My First Astronomy Classes: Robert Brownlee and R Scuti
I remember the very first day (September, 1950) that I taught the elementary course in descriptive astronomy, known formally as Descriptive Astronomy 12. The class numbered about thirty. Such a course is not easy to teach (especially the first time), because the concepts are quite new to most of the students; another part of the difficulty is clarifying old ideas that are imperfectly understood. My first astronomy question posed to the class was simply: "Which way is 'up'?" As I recall, none of the students could answer that question correctly; I'm sure this irritated some of them, because of the implication that "they were so dumb that they didn't know which way was up!" Thereafter I used this same question to commence every beginning class that I taught.
During that year I also taught Orbit Computation and Astrophysics to four astronomy majors including Robert Brownlee, a former B-29 navigator in the Pacific theatre of war, who had been a teaching assistant for Storer the previous year, and would become "my" first M.A. candidate student. Again, I was able to make use of my Yerkes connection, this time in the form of Dr. Bidelman, who kindly lent us a McDonald Observatory spectrogram of the variable supergiant R Scuti taken at minimum light. Brownlee made a thorough identification of the lines, which was quite an arduous job. It was necessary to do this via the various multiplets (thank goodness for the existence of the Russell-Moore tables!), and we all learned much from the experience. Brownlee received his M.A. in 1951, and then continued his studies at the University of Indiana for his Ph.D.

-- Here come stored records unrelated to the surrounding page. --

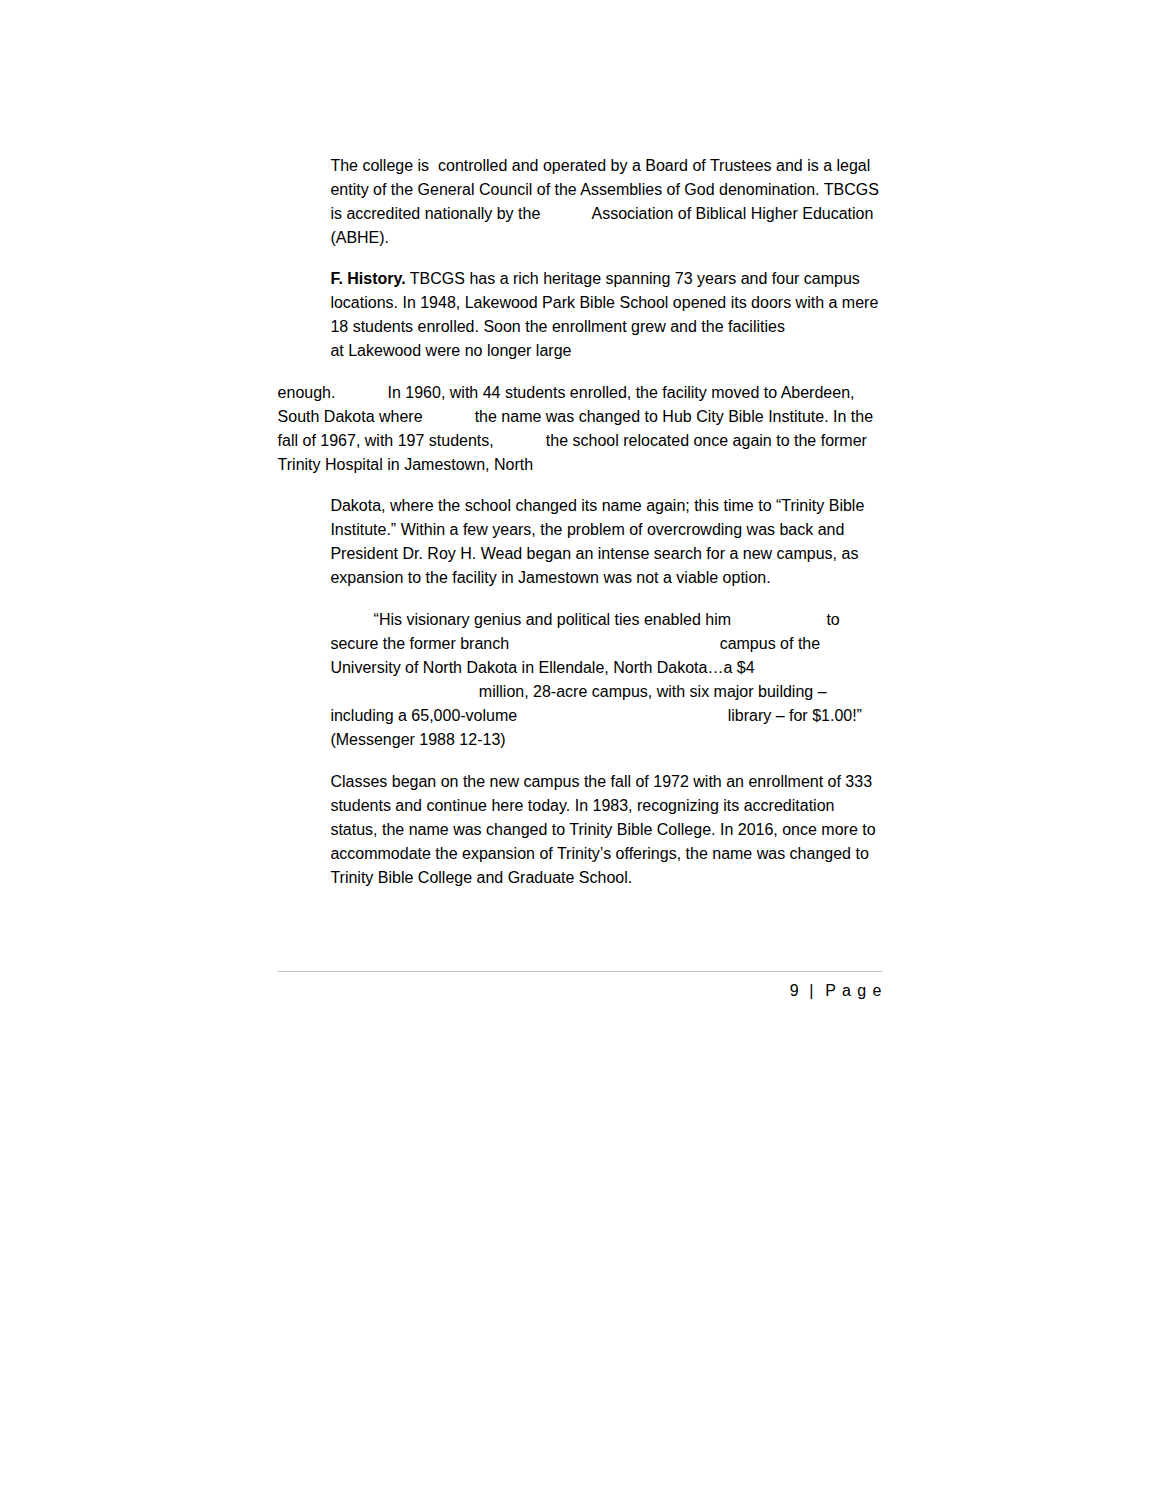The college is controlled and operated by a Board of Trustees and is a legal entity of the General Council of the Assemblies of God denomination. TBCGS is accredited nationally by the Association of Biblical Higher Education (ABHE).
F. History. TBCGS has a rich heritage spanning 73 years and four campus locations. In 1948, Lakewood Park Bible School opened its doors with a mere 18 students enrolled. Soon the enrollment grew and the facilities at Lakewood were no longer large
enough. In 1960, with 44 students enrolled, the facility moved to Aberdeen, South Dakota where the name was changed to Hub City Bible Institute. In the fall of 1967, with 197 students, the school relocated once again to the former Trinity Hospital in Jamestown, North
Dakota, where the school changed its name again; this time to “Trinity Bible Institute.” Within a few years, the problem of overcrowding was back and President Dr. Roy H. Wead began an intense search for a new campus, as expansion to the facility in Jamestown was not a viable option.
“His visionary genius and political ties enabled him to secure the former branch campus of the University of North Dakota in Ellendale, North Dakota…a $4 million, 28-acre campus, with six major building – including a 65,000-volume library – for $1.00!” (Messenger 1988 12-13)
Classes began on the new campus the fall of 1972 with an enrollment of 333 students and continue here today. In 1983, recognizing its accreditation status, the name was changed to Trinity Bible College. In 2016, once more to accommodate the expansion of Trinity’s offerings, the name was changed to Trinity Bible College and Graduate School.
9 | P a g e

He then joined the Nuclear Testing Division (J-Division) of the Los Alamos Scientific Laboratory, and participated in various air and underground tests, eventually becoming the Assistant J-Division Leader, and later the Earth Sciences (G-Division) Leader. Brownlee, now retired, lives with his wife Adeleah in Loveland, CO. They were married in 1943, and have five grown children, one of whom holds the rank of Captain in the Los Alamos Police Department.
My first summer at K.U. (1951, the same summer that Brownlee got his M.A.) was spent writing a paper on RZ Cassiopeia, a spectroscopic binary. Struve had taken 89 plates of this variable at the McDonald Observatory, measured the first two, and I had completed the rest just before leaving Yerkes. Then, at K.U., I calculated the orbital elements and their probable errors; in those days it required about a week to do this. I sent my preliminary manuscript to Struve as a joint paper with his name first, but in reply he insisted that I be the sole author; this was typical of his generosity. I remember that I worked very hard preparing the final version for publication, and I had just finished the touchy task of pasting my prints of typical spectra into position on one thicker-than-average page. I left the page on top my desk to dry, while I went to teach a class in the large lecture hall downstairs. When I returned, what did I find? Crossing some of my spectra was a lengthy ink blot that ruined my good work! I must have voiced the appropriate epithets, for I heard laughter from across the room, where Bob Brownlee and a couple of students were standing at the blackboard; they had tricked me by placing one of those confounded artificial "ink spots" on top my spectra!! The relief was immense, but I considered buying a "cat- o'- nine- tails" whip.